Exercise inputs:
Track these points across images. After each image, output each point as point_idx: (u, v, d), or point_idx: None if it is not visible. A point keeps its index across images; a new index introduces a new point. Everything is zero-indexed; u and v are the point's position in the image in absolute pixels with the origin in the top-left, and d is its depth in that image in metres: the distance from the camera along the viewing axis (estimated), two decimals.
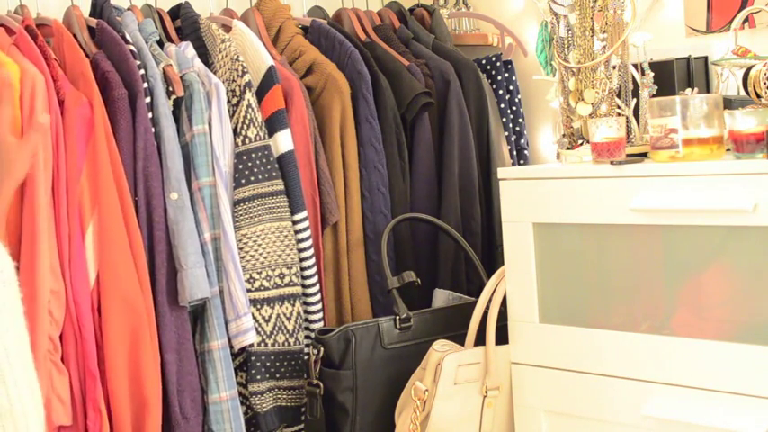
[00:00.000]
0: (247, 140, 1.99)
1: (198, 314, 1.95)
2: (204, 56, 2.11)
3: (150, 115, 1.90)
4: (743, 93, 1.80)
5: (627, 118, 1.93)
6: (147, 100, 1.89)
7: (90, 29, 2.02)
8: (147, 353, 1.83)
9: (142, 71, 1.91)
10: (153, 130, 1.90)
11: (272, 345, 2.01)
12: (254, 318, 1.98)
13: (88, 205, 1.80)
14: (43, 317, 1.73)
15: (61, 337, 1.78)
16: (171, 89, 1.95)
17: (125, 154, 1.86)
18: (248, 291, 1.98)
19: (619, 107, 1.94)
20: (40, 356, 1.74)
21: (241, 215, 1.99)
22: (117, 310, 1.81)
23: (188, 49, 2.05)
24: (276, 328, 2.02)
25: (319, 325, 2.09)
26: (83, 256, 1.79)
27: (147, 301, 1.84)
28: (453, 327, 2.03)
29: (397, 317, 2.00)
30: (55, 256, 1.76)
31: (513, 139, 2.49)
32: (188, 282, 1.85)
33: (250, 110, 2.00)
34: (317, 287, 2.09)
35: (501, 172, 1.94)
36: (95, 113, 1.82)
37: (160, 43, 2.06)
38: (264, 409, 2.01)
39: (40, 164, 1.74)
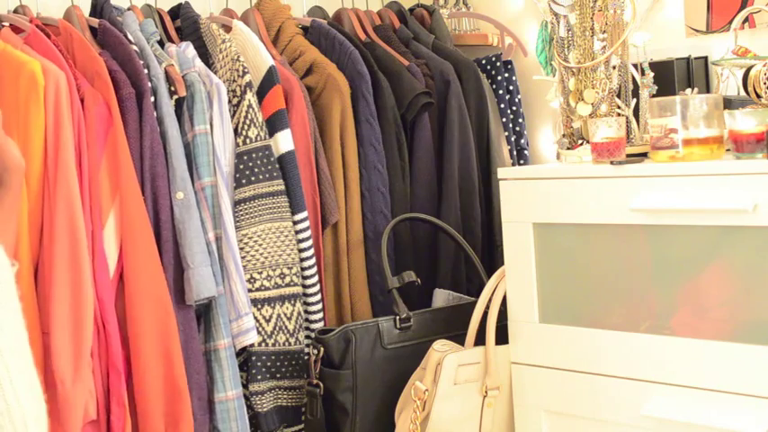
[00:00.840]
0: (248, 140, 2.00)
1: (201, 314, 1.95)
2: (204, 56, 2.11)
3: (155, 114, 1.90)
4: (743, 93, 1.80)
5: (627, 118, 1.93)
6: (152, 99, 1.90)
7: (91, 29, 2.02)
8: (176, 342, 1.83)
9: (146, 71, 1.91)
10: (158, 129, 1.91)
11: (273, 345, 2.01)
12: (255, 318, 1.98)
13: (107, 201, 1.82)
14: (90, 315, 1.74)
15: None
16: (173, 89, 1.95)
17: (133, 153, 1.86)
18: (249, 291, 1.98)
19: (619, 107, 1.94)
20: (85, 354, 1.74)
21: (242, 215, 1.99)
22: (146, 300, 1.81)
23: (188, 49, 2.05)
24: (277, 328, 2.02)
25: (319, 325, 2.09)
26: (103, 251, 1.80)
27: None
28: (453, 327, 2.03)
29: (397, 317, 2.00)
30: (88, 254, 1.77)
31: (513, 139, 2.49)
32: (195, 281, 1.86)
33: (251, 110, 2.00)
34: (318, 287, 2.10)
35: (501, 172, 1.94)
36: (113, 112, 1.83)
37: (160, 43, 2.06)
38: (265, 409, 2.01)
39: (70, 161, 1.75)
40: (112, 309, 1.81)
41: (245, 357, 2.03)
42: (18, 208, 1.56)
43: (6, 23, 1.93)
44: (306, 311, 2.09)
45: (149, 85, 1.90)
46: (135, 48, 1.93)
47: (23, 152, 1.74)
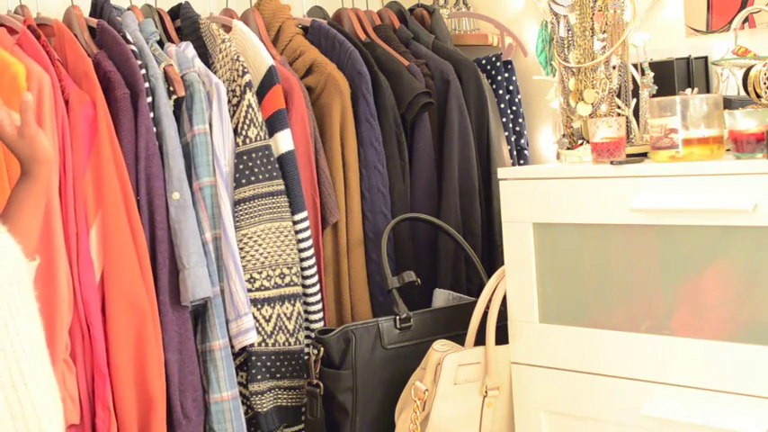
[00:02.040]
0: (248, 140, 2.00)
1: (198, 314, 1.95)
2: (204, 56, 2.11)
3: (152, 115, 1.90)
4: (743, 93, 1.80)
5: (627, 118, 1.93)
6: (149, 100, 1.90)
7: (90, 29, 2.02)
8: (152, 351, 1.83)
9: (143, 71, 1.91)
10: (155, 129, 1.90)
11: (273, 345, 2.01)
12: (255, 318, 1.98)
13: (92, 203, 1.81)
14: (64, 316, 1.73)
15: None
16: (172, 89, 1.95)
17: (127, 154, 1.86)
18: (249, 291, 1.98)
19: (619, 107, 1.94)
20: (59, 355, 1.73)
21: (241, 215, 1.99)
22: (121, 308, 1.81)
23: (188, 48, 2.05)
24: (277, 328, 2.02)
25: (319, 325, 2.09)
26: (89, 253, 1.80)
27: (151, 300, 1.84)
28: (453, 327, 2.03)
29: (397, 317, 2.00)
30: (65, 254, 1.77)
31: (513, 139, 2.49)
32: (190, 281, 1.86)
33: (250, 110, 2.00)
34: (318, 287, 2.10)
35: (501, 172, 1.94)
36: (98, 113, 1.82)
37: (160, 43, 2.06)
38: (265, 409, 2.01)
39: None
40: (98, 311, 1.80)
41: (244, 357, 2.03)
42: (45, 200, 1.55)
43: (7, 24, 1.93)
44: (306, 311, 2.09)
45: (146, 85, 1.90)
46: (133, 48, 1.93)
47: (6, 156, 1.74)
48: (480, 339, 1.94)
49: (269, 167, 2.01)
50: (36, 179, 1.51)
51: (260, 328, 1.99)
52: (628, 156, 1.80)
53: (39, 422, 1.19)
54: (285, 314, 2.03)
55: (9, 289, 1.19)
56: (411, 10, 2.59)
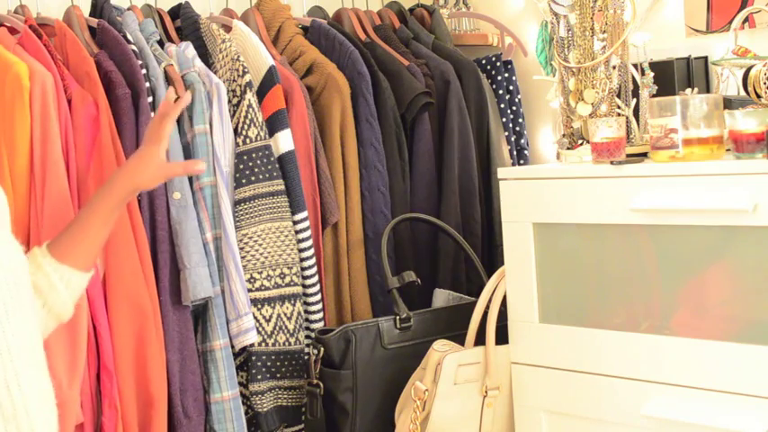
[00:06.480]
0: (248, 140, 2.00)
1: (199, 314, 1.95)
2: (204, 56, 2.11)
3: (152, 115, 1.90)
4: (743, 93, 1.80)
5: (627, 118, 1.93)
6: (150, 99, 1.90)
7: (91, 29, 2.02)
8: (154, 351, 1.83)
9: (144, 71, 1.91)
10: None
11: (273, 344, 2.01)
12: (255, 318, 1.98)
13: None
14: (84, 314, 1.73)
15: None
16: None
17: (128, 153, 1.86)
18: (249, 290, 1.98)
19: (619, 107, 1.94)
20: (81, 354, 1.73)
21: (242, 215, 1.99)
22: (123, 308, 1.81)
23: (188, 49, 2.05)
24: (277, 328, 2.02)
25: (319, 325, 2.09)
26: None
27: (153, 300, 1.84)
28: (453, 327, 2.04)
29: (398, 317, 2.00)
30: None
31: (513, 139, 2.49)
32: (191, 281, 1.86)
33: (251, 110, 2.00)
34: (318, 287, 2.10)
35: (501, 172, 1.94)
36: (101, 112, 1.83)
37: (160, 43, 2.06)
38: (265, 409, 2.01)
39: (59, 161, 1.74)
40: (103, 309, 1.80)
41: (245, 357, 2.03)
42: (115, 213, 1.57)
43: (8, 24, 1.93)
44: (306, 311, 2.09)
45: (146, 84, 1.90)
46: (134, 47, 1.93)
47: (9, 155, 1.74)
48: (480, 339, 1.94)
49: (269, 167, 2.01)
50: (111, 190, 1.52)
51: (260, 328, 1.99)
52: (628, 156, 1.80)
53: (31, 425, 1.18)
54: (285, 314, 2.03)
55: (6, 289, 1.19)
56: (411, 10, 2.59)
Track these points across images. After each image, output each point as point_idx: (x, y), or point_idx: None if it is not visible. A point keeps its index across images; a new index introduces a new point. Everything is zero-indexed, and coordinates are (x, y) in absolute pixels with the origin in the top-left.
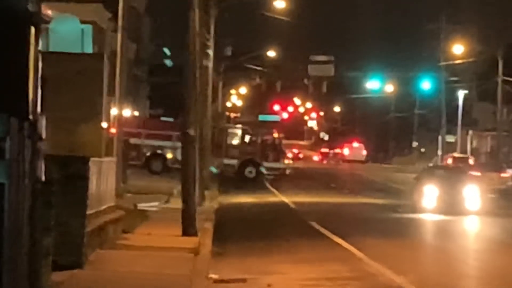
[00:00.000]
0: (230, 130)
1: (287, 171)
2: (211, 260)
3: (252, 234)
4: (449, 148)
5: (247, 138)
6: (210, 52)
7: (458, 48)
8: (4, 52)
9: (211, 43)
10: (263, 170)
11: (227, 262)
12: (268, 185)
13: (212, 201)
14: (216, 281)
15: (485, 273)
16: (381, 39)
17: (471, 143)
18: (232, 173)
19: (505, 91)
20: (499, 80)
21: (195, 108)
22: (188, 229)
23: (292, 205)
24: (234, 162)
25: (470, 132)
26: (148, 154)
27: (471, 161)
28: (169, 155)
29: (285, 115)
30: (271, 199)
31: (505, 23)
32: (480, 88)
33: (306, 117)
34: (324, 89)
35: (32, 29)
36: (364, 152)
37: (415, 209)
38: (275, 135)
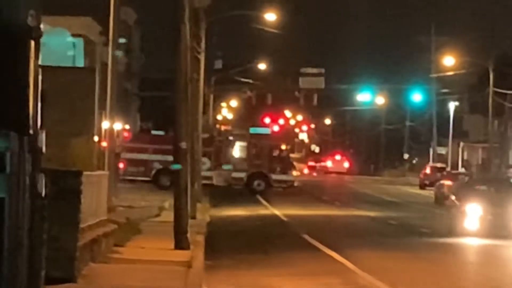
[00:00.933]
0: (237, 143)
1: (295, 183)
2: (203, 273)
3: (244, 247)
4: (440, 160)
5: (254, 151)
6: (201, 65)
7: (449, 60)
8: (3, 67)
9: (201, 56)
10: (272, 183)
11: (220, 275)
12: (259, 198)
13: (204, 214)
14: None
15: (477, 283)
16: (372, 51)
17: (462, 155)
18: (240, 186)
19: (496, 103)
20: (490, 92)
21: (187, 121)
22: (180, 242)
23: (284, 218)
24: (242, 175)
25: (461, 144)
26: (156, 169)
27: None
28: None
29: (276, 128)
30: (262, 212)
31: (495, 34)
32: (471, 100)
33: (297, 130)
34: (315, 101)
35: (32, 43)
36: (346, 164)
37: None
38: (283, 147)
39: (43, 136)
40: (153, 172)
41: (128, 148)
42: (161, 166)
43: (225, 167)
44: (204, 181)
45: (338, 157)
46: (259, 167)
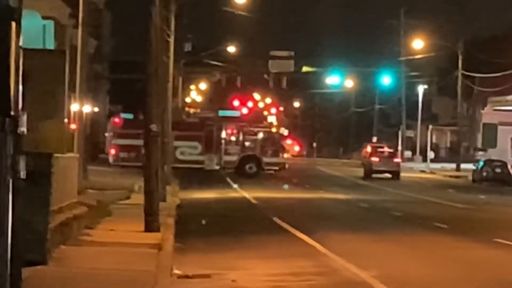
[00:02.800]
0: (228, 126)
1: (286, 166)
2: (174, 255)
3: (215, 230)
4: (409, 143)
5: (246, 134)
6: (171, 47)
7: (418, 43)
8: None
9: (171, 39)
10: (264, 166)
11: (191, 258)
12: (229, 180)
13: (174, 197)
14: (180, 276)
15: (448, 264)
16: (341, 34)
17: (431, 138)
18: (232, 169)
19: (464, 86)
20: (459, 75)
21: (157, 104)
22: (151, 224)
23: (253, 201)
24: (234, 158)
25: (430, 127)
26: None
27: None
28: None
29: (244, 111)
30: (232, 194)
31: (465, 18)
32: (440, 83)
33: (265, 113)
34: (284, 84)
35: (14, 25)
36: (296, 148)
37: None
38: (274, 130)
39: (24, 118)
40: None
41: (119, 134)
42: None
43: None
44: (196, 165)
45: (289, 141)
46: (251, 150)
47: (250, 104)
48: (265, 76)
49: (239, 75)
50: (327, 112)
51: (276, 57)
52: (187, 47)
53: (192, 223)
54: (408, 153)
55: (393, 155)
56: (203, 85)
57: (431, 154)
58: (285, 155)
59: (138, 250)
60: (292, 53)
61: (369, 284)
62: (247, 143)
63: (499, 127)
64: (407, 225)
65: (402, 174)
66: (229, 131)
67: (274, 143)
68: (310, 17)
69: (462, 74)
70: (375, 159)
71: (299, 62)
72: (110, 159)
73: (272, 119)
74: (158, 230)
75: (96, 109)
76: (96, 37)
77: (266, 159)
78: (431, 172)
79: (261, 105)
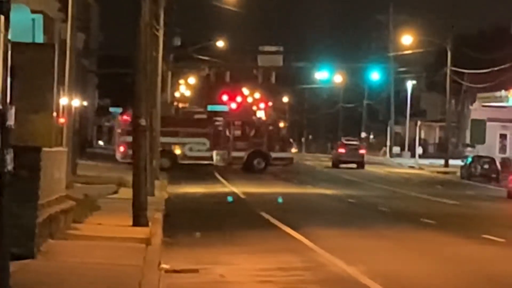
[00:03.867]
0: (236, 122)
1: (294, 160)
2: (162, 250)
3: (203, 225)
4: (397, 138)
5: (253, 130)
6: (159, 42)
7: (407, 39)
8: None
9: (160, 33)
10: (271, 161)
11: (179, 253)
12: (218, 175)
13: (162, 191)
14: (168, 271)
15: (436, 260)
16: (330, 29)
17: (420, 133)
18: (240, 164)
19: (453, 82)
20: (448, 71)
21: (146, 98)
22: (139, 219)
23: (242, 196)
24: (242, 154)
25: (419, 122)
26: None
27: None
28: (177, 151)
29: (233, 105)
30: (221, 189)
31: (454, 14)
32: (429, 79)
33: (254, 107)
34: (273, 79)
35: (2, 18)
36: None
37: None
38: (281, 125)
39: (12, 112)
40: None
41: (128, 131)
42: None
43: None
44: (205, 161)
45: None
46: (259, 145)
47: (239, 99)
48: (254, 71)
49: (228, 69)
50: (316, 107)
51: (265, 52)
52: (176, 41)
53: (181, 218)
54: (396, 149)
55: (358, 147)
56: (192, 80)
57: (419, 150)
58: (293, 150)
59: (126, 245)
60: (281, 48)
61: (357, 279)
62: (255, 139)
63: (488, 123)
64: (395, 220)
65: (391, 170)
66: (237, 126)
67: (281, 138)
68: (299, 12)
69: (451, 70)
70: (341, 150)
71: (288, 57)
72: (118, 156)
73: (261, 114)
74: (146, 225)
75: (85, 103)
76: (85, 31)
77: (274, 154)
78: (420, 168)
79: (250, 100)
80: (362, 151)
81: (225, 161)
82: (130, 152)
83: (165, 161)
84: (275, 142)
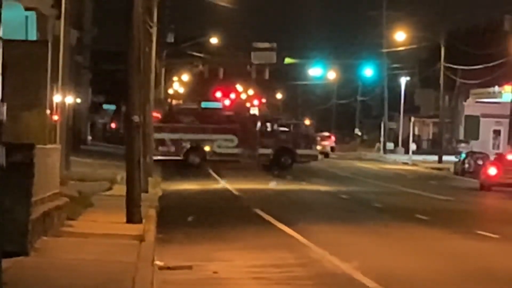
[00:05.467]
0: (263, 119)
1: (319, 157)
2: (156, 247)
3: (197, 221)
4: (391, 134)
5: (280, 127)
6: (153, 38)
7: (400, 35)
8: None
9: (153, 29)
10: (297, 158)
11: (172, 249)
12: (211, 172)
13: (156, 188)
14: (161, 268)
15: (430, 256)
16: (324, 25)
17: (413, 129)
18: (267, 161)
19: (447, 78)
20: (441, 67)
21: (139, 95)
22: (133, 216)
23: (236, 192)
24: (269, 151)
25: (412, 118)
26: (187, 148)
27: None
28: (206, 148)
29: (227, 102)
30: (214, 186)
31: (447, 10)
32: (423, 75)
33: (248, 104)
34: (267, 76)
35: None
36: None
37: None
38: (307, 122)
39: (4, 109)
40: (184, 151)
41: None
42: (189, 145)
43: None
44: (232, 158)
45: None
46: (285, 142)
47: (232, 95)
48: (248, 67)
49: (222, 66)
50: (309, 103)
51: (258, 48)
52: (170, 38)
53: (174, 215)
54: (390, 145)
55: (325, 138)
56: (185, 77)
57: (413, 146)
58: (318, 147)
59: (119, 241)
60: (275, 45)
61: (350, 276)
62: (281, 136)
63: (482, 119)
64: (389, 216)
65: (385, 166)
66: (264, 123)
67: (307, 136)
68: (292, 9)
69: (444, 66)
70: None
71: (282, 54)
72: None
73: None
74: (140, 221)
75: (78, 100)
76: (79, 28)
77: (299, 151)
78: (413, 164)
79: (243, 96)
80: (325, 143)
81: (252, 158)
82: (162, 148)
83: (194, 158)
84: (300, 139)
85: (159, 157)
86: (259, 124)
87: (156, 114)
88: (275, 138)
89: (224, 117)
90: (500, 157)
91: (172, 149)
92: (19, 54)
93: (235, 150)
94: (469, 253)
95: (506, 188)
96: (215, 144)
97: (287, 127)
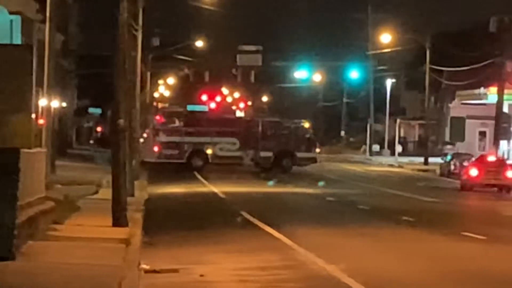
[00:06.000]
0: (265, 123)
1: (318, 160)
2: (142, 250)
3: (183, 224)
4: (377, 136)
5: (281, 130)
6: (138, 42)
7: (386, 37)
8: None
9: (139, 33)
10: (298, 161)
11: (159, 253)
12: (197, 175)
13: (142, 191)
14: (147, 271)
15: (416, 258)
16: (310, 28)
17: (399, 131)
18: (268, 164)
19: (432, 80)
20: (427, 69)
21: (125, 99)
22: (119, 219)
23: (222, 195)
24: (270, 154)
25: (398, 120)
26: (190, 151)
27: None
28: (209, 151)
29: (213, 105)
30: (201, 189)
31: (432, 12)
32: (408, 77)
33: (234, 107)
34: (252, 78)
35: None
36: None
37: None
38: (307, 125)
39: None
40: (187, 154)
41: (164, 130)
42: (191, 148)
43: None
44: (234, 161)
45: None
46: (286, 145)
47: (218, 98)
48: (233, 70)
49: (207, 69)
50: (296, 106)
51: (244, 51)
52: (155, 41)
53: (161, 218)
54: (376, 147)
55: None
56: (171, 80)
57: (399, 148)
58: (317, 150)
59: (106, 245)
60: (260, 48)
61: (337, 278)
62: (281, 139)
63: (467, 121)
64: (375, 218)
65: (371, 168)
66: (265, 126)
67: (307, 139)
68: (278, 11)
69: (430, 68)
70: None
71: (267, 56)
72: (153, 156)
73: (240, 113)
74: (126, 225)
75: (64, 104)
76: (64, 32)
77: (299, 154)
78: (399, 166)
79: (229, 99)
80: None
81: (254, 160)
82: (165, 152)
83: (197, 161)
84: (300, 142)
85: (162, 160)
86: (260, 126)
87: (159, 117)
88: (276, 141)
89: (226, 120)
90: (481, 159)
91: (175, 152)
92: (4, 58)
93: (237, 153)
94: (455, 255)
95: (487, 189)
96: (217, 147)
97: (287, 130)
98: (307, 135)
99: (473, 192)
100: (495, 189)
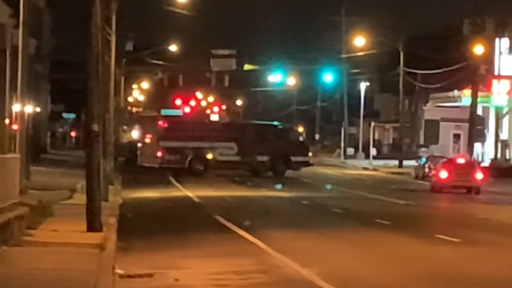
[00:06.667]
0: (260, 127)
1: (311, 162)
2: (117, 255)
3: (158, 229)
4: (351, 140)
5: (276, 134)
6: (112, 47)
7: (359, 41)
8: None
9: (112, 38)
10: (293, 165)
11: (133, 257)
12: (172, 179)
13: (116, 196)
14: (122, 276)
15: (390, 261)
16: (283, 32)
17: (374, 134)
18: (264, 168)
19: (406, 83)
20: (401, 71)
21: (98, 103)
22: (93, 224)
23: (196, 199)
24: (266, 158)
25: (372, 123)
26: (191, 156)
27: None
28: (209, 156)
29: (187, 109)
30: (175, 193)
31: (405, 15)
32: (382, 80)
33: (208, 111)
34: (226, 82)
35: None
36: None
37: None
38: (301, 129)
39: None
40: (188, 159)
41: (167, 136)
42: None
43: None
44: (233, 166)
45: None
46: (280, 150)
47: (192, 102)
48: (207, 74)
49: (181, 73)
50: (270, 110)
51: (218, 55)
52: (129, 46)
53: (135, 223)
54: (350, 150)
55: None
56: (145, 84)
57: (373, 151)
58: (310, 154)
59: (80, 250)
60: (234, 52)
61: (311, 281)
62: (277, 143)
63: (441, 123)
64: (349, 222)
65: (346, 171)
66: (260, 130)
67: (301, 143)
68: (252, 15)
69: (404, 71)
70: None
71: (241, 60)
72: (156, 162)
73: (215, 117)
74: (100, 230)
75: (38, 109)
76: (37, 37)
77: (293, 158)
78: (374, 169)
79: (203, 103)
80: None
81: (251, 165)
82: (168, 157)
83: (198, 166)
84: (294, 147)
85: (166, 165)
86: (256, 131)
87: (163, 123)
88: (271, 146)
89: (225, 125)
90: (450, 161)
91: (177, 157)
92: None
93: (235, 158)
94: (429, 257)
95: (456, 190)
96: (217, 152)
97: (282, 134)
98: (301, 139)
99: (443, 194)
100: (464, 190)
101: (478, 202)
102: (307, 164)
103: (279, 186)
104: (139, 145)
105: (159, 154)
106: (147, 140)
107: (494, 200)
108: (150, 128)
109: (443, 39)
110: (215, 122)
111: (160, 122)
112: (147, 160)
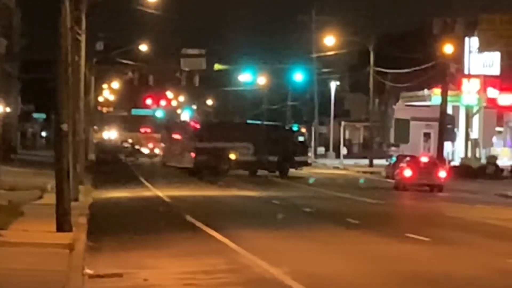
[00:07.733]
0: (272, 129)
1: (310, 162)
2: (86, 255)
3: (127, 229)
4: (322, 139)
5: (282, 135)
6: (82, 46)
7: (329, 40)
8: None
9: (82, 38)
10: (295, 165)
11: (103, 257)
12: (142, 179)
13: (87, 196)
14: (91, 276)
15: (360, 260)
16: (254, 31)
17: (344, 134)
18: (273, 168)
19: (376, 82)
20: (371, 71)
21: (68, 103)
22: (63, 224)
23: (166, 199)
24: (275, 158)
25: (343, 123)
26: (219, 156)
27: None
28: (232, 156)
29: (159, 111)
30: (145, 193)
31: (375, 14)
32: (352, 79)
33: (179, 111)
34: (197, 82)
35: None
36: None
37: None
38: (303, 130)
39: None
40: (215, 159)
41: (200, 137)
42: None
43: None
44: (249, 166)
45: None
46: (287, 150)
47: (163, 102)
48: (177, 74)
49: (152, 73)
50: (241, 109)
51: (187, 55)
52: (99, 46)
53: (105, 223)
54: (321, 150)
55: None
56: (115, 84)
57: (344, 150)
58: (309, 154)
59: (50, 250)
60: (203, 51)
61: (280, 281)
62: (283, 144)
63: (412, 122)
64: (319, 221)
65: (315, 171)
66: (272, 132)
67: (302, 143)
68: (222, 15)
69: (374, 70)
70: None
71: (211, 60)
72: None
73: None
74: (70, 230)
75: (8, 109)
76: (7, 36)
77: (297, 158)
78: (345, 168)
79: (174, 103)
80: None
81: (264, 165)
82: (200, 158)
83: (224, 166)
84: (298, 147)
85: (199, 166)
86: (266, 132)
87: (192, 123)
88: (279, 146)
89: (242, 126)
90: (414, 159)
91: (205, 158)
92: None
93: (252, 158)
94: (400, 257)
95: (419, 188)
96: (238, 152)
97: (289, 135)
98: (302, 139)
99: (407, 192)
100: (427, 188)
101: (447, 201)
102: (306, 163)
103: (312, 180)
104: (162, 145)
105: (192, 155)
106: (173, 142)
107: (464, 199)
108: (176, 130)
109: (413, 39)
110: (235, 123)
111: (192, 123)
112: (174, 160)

Required action:
In the entries above, the lines from the one bearing "11: (272, 345, 2.01)" up to and including the one bearing "39: (40, 164, 1.74)" should be transcribed exactly; no other line is wanted.

Task solution:
11: (272, 345, 2.01)
12: (254, 318, 1.98)
13: (88, 205, 1.80)
14: (43, 317, 1.73)
15: (61, 337, 1.78)
16: (171, 89, 1.95)
17: (125, 154, 1.86)
18: (248, 291, 1.98)
19: (619, 107, 1.94)
20: (40, 356, 1.74)
21: (241, 215, 1.99)
22: (117, 310, 1.81)
23: (188, 49, 2.05)
24: (276, 328, 2.02)
25: (319, 325, 2.09)
26: (83, 256, 1.79)
27: (147, 301, 1.84)
28: (453, 327, 2.03)
29: (397, 317, 2.00)
30: (55, 256, 1.76)
31: (513, 139, 2.49)
32: (188, 282, 1.85)
33: (250, 110, 2.00)
34: (317, 287, 2.09)
35: (501, 172, 1.94)
36: (95, 113, 1.82)
37: (160, 43, 2.06)
38: (264, 409, 2.01)
39: (40, 164, 1.74)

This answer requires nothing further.